INPUT MATERIAL.
============
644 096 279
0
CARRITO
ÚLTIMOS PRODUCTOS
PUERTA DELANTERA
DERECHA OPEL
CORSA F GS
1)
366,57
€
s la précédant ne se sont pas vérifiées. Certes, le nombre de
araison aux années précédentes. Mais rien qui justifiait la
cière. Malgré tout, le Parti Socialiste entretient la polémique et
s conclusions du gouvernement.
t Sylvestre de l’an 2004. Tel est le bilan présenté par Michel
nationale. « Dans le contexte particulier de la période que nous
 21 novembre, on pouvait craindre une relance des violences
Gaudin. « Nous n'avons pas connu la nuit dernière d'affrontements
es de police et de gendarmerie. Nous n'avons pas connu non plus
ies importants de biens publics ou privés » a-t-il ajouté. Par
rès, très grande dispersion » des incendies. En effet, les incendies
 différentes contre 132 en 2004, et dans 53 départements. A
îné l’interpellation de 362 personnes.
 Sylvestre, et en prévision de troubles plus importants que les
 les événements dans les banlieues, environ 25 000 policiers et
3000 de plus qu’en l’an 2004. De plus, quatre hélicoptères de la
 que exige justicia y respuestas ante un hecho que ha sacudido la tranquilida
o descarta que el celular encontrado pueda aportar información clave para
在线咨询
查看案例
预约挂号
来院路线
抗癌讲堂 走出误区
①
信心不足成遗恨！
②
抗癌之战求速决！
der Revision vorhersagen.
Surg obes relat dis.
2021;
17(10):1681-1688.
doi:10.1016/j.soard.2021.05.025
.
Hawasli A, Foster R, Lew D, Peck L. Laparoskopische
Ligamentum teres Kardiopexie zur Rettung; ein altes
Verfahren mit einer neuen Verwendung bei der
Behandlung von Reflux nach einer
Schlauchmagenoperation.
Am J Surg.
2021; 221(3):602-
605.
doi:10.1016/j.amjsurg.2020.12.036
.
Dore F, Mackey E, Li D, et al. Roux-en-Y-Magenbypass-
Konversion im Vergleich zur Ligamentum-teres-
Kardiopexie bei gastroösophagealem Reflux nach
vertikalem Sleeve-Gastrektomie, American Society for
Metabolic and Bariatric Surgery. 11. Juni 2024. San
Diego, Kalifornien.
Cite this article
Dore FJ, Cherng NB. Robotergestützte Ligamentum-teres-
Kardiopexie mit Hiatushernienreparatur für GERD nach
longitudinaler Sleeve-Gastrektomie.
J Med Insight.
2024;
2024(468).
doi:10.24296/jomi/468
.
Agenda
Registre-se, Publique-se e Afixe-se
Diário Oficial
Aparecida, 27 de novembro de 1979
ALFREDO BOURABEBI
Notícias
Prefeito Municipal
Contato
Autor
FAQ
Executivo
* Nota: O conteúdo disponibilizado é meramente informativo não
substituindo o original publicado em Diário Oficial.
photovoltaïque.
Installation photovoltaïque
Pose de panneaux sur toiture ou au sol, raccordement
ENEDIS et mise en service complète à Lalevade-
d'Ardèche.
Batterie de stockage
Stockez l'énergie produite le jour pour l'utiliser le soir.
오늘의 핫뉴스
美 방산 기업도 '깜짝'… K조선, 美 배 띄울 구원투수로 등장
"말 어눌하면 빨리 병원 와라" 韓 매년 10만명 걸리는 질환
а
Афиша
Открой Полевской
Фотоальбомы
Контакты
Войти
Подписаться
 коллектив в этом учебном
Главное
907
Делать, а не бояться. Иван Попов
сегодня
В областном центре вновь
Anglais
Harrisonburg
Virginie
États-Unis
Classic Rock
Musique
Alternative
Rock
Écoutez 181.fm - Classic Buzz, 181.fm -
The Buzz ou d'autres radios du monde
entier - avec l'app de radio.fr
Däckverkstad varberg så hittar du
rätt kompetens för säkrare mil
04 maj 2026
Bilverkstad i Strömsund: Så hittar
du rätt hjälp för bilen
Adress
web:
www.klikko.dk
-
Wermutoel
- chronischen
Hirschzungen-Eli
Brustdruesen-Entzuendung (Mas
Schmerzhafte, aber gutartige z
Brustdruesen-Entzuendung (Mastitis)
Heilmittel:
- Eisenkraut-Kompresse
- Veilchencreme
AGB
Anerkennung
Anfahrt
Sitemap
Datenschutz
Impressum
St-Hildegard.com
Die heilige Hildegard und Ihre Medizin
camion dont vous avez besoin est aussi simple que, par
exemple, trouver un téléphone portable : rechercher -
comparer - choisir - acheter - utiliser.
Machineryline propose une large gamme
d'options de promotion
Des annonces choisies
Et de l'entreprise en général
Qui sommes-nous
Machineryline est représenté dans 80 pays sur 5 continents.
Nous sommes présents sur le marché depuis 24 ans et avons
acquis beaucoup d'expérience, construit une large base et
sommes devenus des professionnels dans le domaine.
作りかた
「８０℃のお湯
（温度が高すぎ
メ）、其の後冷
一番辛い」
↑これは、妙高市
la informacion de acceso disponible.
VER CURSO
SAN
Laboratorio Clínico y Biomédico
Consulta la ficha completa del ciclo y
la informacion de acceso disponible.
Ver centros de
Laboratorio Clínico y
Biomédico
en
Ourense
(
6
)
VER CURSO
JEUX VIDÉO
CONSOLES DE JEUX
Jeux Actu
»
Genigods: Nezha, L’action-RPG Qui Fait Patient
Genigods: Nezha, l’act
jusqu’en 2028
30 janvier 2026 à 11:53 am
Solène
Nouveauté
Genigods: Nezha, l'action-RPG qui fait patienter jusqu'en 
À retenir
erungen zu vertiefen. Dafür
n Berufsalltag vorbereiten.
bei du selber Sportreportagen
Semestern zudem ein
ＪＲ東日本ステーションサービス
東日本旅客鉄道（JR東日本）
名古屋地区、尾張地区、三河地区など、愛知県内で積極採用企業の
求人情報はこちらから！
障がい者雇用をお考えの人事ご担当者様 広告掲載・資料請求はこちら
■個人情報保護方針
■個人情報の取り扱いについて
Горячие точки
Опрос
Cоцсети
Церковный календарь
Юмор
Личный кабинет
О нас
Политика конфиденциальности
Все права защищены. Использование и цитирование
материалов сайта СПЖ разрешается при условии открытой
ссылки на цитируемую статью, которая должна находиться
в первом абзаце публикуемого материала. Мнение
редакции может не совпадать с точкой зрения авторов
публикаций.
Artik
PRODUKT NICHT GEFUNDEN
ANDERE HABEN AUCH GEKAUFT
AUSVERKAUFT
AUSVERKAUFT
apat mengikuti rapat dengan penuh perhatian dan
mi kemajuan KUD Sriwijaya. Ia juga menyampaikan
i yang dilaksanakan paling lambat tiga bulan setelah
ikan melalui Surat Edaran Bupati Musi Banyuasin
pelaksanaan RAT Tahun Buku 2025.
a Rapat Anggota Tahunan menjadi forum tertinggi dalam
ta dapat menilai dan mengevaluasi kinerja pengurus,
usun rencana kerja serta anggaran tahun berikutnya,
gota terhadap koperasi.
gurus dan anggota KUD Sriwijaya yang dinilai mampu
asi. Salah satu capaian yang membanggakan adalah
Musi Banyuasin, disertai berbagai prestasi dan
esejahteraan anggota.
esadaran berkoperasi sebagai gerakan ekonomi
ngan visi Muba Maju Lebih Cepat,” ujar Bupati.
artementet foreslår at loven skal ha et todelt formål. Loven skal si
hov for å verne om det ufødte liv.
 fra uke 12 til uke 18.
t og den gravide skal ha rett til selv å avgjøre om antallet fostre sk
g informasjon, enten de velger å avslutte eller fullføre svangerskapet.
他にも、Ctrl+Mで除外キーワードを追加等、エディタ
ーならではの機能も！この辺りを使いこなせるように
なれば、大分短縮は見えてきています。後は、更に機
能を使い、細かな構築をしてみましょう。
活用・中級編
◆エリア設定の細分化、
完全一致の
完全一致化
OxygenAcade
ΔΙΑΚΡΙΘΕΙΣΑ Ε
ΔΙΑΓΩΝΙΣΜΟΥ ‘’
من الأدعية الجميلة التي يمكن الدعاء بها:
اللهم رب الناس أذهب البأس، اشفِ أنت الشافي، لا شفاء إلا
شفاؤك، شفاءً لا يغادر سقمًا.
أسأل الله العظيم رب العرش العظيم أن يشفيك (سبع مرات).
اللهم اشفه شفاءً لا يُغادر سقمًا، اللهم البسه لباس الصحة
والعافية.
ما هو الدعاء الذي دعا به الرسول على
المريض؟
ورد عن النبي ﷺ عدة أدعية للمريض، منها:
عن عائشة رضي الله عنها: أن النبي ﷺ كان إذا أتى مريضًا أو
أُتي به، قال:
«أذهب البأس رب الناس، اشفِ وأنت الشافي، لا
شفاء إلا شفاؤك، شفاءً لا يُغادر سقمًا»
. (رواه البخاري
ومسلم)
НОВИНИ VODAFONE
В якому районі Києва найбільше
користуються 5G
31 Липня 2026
============
EXERCISE DESCRIPTION.
Scan the entries above and return each line that holds "yang".

RESULT.
i yang dilaksanakan paling lambat tiga bulan setelah
gurus dan anggota KUD Sriwijaya yang dinilai mampu
asi. Salah satu capaian yang membanggakan adalah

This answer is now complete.